|Important||This document may not represent best practices for current development, links to downloads and other resources may no longer be valid. Current recommended version can be found here. ArchiveDisclaimer|
Secure Coding Overview
This section provides an overview of the different ways code can be designed to work with the security system.
Security-neutral code does nothing explicit with the security system. It runs with whatever permissions it receives. Although applications that fail to catch security exceptions associated with protected operations (such as using files, networking, and so on) can result in an unhandled exception, security-neutral code still takes advantage of the .NET Framework security technologies.
A security-neutral library has special characteristics that you should understand. Suppose your library provides API elements that use files or call unmanaged code; if your code does not have the corresponding permission, it will not run as described. However, even if the code has the permission, any application code that calls it must have the same permission in order to work. If the calling code does not have the right permission, a SecurityException appears as a result of the code access security stack walk.
If your code is part of an application that will not be called by other code, security is simple and special coding might not be required. However, remember that malicious code can call your code. While code access security might stop malicious code from accessing resources, such code could still read values of your fields or properties that might contain sensitive information.
Additionally, if your code accepts user input from the Internet or other unreliable sources, you must be careful about malicious input.
Typically in this scenario, some useful functionality is implemented in native code that you want to make available to managed code. Managed wrappers are easy to write using either platform invoke or COM interop. However, if you do this, callers of your wrappers must have unmanaged code rights in order to succeed. Under default policy, this means that code downloaded from an intranet or the Internet will not work with the wrappers.
Rather than giving all applications that use these wrappers unmanaged code rights, it is better to give these rights only to the wrapper code. If the underlying functionality exposes no resources and the implementation is likewise "safe," the wrapper only needs to assert its rights, which enables any code to call through it. When resources are involved, security coding should be the same as the library code case described in the next section. Because the wrapper is potentially exposing callers to these resources, careful verification of the safety of the native code is necessary and is the wrapper's responsibility.

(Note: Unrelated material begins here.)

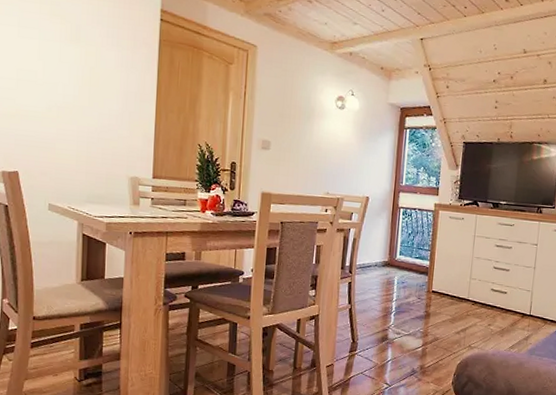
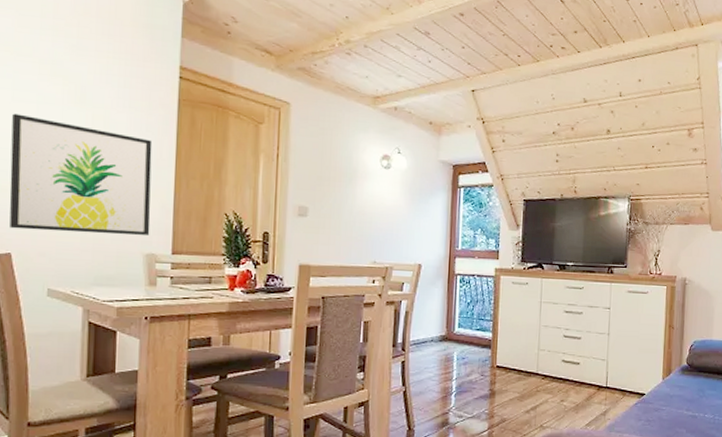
wall art: none [16,48,137,161] -> present [9,113,153,236]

This is the most powerful and hence potentially dangerous (if done incorrectly) approach for security coding: Your library serves as an interface for other code to access certain resources that are not otherwise available, just as the classes of the .NET Framework enforce permissions for the resources they use. Wherever you expose a resource, your code must first demand the permission appropriate to the resource (that is, it must perform a security check) and then typically assert its rights to perform the actual operation.